練習の段取りを考える。まずは、スケールとアルペジオを軽く練習。

その後で、練習曲の「エオリアンハープ」を練習。

休憩を入れたら、ベートーヴェンのソナタ「悲愴」を第一楽章からもう一度、

練習だ。あれからいろんな演奏家の「悲愴」を聞いた。

西師匠から買った(買わされた)CDには、「悲愴」は、アンコールの時の

演奏で第二楽章だけ入っていた。


ー・-・-・-・-・-・-・-・-・-・-・-・-・・-・-・-・-・

ベートーヴェンは、難聴の病気が悪化してた時、遺書を書いた。

その4年前の作品が、この「悲愴」だから病に悩んでいた事に間違いはないけど。

ただ、ベートーヴェン自信が自分で”大悲愴”と名前をつけたけど、

この頃は、まだそれほど、彼はハジけてはいない。


第一楽章、最初の音、僕は結構、大きな音を出したけど、それは八重子先生にも

指摘された。ここは重要な音だから丁寧に弾くとこだけど、ffじゃない。

あと、テンポも注意された。

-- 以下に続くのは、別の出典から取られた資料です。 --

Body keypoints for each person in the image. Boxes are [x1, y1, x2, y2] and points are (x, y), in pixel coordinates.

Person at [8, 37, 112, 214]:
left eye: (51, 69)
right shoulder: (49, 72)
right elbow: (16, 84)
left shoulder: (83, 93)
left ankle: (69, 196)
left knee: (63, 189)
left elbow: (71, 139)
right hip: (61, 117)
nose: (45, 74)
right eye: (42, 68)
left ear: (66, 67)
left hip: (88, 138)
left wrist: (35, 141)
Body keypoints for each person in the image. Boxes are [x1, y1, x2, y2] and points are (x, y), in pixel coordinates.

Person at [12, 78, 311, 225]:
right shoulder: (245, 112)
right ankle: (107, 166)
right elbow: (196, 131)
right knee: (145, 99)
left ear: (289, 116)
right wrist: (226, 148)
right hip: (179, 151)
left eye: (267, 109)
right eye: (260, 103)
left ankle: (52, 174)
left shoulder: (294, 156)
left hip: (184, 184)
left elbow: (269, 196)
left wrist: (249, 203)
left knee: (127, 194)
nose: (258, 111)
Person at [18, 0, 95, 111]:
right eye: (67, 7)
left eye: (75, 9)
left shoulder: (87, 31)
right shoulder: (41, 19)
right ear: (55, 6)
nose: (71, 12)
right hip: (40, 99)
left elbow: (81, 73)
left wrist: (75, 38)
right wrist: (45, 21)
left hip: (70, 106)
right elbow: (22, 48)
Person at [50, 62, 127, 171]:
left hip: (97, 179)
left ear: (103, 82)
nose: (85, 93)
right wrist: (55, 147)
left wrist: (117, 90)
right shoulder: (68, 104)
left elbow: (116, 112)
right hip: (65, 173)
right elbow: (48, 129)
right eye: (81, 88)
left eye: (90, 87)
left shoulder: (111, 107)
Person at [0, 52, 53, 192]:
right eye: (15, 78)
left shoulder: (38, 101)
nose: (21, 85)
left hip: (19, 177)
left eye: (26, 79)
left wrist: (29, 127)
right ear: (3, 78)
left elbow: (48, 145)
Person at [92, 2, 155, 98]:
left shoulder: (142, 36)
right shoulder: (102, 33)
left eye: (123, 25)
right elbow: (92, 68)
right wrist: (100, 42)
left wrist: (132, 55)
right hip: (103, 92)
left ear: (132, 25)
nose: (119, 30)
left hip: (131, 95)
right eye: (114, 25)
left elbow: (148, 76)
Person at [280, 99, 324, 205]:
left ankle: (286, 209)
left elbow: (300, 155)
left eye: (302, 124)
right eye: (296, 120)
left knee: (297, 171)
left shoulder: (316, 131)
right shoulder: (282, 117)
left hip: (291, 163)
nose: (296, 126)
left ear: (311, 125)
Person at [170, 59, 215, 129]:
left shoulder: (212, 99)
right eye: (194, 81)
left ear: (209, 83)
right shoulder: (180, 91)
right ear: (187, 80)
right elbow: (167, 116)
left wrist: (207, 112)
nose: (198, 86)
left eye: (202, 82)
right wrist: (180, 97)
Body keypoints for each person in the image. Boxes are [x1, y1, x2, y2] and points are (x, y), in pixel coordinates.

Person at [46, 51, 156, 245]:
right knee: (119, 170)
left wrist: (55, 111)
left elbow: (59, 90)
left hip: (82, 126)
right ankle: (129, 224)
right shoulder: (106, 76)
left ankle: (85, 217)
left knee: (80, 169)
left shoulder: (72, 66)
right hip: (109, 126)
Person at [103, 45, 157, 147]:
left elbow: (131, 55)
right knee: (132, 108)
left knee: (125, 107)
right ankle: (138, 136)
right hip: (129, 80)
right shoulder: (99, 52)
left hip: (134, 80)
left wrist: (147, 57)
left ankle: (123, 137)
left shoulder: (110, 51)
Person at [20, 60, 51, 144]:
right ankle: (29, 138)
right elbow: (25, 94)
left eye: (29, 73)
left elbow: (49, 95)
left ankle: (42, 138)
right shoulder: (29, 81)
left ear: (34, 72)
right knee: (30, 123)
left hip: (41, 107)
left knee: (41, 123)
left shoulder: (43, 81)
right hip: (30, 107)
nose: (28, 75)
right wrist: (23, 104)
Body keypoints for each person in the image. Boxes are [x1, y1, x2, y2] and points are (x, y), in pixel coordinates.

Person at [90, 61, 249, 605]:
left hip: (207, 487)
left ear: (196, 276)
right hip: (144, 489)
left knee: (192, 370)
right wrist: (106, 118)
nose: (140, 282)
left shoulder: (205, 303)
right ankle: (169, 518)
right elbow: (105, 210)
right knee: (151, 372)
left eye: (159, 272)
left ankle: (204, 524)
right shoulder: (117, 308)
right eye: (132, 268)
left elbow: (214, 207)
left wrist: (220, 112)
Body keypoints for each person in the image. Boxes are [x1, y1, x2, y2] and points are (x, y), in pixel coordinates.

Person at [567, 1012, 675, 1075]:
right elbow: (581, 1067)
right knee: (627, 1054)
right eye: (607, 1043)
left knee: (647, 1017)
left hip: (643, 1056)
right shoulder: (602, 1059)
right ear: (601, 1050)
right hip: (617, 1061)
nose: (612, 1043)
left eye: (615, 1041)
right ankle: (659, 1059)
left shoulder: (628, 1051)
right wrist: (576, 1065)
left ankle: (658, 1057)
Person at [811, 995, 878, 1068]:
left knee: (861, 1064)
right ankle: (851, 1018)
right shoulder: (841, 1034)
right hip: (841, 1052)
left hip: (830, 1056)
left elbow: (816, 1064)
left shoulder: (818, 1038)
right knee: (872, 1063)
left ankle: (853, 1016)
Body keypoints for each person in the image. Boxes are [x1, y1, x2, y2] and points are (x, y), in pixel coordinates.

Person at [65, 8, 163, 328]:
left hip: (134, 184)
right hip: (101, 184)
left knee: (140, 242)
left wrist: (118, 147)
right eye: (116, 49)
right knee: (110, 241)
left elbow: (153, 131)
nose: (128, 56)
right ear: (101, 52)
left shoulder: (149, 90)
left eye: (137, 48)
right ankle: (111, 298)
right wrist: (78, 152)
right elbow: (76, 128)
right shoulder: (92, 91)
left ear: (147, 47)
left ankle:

最初の和音から次の和音へ行くときの休符が、僕は

まちきれないらしい。


Allegroにはいってからは、とにかく右手も左手も軽い音で弾かないといけない。

後、右と左が交差するところでは、左の旋律に呼応するように右の旋律だ。

僕は、そう弾いてるつもりでも、呼応してるように聞こえなかったらしい。

次は、問題の左右のアルペジオだ、ここはスラーがついていないし、難所だ。

右手の旋律になる音には、スタッカートがついている。

ペダルはなしで、入れても音が重くならないようにする。

ここは、片手ずつゆっくり練習しないと。

そのほか、気をつける所がいくつもある。


大変だと思いながら、どこかで”やってやろうじゃないか”って、思う気持ち

もある。それと、やっぱり楽しい。弾き方を考えるのも、工夫するのも。


残念ながら、一楽章だけで東京から帰ってきた日はタイムアップ。

(もともと、家に着いた時間が遅かったし)

ー・-・-・-・-・-・・-・-・-・-・-・-・-・-・-・-・

伊豆の別荘にいるおばあさまに会ってきて、両親は僕より4日遅れて、このウチに

帰って来た。乗り物に弱いらしいかあさんは、ちょっと疲れ気味だ。


父は、また曲の清書を頼んでくるだろうけど、今回は無理。

貴重な夏休みの時間だ


さてこれから父と音楽室の取り合い合戦だ。